_TASK DIRECTIONS_
Recast the listing below as a Markdown table with the columns "No." and "Entry": number each line in order under "No." and put the line itself under "Entry," leaving out any blank lines.

#### RAW RECORDS ####

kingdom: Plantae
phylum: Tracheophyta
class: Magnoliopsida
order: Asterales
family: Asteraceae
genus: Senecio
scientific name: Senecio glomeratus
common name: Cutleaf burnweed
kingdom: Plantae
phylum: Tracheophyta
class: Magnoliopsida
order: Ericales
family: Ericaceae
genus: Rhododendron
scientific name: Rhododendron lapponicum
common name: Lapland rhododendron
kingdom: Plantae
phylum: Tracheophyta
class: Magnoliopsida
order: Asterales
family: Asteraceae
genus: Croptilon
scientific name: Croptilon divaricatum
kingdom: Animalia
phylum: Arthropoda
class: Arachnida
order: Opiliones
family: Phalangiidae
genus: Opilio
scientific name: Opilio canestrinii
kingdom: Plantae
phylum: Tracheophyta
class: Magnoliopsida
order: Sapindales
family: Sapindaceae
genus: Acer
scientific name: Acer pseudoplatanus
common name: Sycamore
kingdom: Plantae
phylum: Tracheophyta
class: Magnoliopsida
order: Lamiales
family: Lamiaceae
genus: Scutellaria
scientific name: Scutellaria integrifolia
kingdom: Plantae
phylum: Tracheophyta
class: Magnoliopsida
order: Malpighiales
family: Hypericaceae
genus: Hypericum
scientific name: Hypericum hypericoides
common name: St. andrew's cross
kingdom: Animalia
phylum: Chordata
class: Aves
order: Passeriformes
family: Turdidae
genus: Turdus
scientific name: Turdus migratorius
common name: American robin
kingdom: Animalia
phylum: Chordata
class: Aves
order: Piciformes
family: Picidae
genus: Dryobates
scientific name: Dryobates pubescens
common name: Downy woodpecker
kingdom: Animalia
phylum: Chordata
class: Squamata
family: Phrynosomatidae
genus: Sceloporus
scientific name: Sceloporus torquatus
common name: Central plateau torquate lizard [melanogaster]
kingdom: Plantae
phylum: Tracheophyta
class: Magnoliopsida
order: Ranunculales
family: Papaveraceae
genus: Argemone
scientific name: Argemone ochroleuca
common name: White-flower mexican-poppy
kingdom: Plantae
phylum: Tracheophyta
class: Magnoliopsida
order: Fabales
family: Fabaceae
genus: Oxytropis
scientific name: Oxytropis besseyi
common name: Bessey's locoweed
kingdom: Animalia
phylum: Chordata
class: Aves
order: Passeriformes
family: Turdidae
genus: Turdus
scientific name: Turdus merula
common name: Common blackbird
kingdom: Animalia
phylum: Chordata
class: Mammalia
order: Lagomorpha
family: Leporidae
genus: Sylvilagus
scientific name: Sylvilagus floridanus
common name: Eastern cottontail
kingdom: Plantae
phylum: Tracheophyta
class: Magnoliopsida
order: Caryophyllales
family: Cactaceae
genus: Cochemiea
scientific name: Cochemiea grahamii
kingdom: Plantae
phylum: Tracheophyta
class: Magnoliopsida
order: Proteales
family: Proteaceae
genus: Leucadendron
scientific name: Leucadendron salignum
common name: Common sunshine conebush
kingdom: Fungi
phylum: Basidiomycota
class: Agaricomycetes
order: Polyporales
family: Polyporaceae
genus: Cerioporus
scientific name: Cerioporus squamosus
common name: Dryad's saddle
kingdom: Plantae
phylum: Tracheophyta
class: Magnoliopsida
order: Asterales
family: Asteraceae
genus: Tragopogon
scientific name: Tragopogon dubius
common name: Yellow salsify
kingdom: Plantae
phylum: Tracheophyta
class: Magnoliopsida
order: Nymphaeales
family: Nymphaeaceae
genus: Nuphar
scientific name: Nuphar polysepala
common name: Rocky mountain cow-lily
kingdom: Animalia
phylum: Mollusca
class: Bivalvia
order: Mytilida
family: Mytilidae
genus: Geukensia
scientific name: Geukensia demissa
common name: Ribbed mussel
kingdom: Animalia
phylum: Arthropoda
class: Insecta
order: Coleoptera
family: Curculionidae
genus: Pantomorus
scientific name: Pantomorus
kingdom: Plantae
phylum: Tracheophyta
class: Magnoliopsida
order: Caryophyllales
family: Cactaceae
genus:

####

_THE REPLY_
| No. | Entry |
|---|---|
| 1 | kingdom: Plantae |
| 2 | phylum: Tracheophyta |
| 3 | class: Magnoliopsida |
| 4 | order: Asterales |
| 5 | family: Asteraceae |
| 6 | genus: Senecio |
| 7 | scientific name: Senecio glomeratus |
| 8 | common name: Cutleaf burnweed |
| 9 | kingdom: Plantae |
| 10 | phylum: Tracheophyta |
| 11 | class: Magnoliopsida |
| 12 | order: Ericales |
| 13 | family: Ericaceae |
| 14 | genus: Rhododendron |
| 15 | scientific name: Rhododendron lapponicum |
| 16 | common name: Lapland rhododendron |
| 17 | kingdom: Plantae |
| 18 | phylum: Tracheophyta |
| 19 | class: Magnoliopsida |
| 20 | order: Asterales |
| 21 | family: Asteraceae |
| 22 | genus: Croptilon |
| 23 | scientific name: Croptilon divaricatum |
| 24 | kingdom: Animalia |
| 25 | phylum: Arthropoda |
| 26 | class: Arachnida |
| 27 | order: Opiliones |
| 28 | family: Phalangiidae |
| 29 | genus: Opilio |
| 30 | scientific name: Opilio canestrinii |
| 31 | kingdom: Plantae |
| 32 | phylum: Tracheophyta |
| 33 | class: Magnoliopsida |
| 34 | order: Sapindales |
| 35 | family: Sapindaceae |
| 36 | genus: Acer |
| 37 | scientific name: Acer pseudoplatanus |
| 38 | common name: Sycamore |
| 39 | kingdom: Plantae |
| 40 | phylum: Tracheophyta |
| 41 | class: Magnoliopsida |
| 42 | order: Lamiales |
| 43 | family: Lamiaceae |
| 44 | genus: Scutellaria |
| 45 | scientific name: Scutellaria integrifolia |
| 46 | kingdom: Plantae |
| 47 | phylum: Tracheophyta |
| 48 | class: Magnoliopsida |
| 49 | order: Malpighiales |
| 50 | family: Hypericaceae |
| 51 | genus: Hypericum |
| 52 | scientific name: Hypericum hypericoides |
| 53 | common name: St. andrew's cross |
| 54 | kingdom: Animalia |
| 55 | phylum: Chordata |
| 56 | class: Aves |
| 57 | order: Passeriformes |
| 58 | family: Turdidae |
| 59 | genus: Turdus |
| 60 | scientific name: Turdus migratorius |
| 61 | common name: American robin |
| 62 | kingdom: Animalia |
| 63 | phylum: Chordata |
| 64 | class: Aves |
| 65 | order: Piciformes |
| 66 | family: Picidae |
| 67 | genus: Dryobates |
| 68 | scientific name: Dryobates pubescens |
| 69 | common name: Downy woodpecker |
| 70 | kingdom: Animalia |
| 71 | phylum: Chordata |
| 72 | class: Squamata |
| 73 | family: Phrynosomatidae |
| 74 | genus: Sceloporus |
| 75 | scientific name: Sceloporus torquatus |
| 76 | common name: Central plateau torquate lizard [melanogaster] |
| 77 | kingdom: Plantae |
| 78 | phylum: Tracheophyta |
| 79 | class: Magnoliopsida |
| 80 | order: Ranunculales |
| 81 | family: Papaveraceae |
| 82 | genus: Argemone |
| 83 | scientific name: Argemone ochroleuca |
| 84 | common name: White-flower mexican-poppy |
| 85 | kingdom: Plantae |
| 86 | phylum: Tracheophyta |
| 87 | class: Magnoliopsida |
| 88 | order: Fabales |
| 89 | family: Fabaceae |
| 90 | genus: Oxytropis |
| 91 | scientific name: Oxytropis besseyi |
| 92 | common name: Bessey's locoweed |
| 93 | kingdom: Animalia |
| 94 | phylum: Chordata |
| 95 | class: Aves |
| 96 | order: Passeriformes |
| 97 | family: Turdidae |
| 98 | genus: Turdus |
| 99 | scientific name: Turdus merula |
| 100 | common name: Common blackbird |
| 101 | kingdom: Animalia |
| 102 | phylum: Chordata |
| 103 | class: Mammalia |
| 104 | order: Lagomorpha |
| 105 | family: Leporidae |
| 106 | genus: Sylvilagus |
| 107 | scientific name: Sylvilagus floridanus |
| 108 | common name: Eastern cottontail |
| 109 | kingdom: Plantae |
| 110 | phylum: Tracheophyta |
| 111 | class: Magnoliopsida |
| 112 | order: Caryophyllales |
| 113 | family: Cactaceae |
| 114 | genus: Cochemiea |
| 115 | scientific name: Cochemiea grahamii |
| 116 | kingdom: Plantae |
| 117 | phylum: Tracheophyta |
| 118 | class: Magnoliopsida |
| 119 | order: Proteales |
| 120 | family: Proteaceae |
| 121 | genus: Leucadendron |
| 122 | scientific name: Leucadendron salignum |
| 123 | common name: Common sunshine conebush |
| 124 | kingdom: Fungi |
| 125 | phylum: Basidiomycota |
| 126 | class: Agaricomycetes |
| 127 | order: Polyporales |
| 128 | family: Polyporaceae |
| 129 | genus: Cerioporus |
| 130 | scientific name: Cerioporus squamosus |
| 131 | common name: Dryad's saddle |
| 132 | kingdom: Plantae |
| 133 | phylum: Tracheophyta |
| 134 | class: Magnoliopsida |
| 135 | order: Asterales |
| 136 | family: Asteraceae |
| 137 | genus: Tragopogon |
| 138 | scientific name: Tragopogon dubius |
| 139 | common name: Yellow salsify |
| 140 | kingdom: Plantae |
| 141 | phylum: Tracheophyta |
| 142 | class: Magnoliopsida |
| 143 | order: Nymphaeales |
| 144 | family: Nymphaeaceae |
| 145 | genus: Nuphar |
| 146 | scientific name: Nuphar polysepala |
| 147 | common name: Rocky mountain cow-lily |
| 148 | kingdom: Animalia |
| 149 | phylum: Mollusca |
| 150 | class: Bivalvia |
| 151 | order: Mytilida |
| 152 | family: Mytilidae |
| 153 | genus: Geukensia |
| 154 | scientific name: Geukensia demissa |
| 155 | common name: Ribbed mussel |
| 156 | kingdom: Animalia |
| 157 | phylum: Arthropoda |
| 158 | class: Insecta |
| 159 | order: Coleoptera |
| 160 | family: Curculionidae |
| 161 | genus: Pantomorus |
| 162 | scientific name: Pantomorus |
| 163 | kingdom: Plantae |
| 164 | phylum: Tracheophyta |
| 165 | class: Magnoliopsida |
| 166 | order: Caryophyllales |
| 167 | family: Cactaceae |
| 168 | genus: |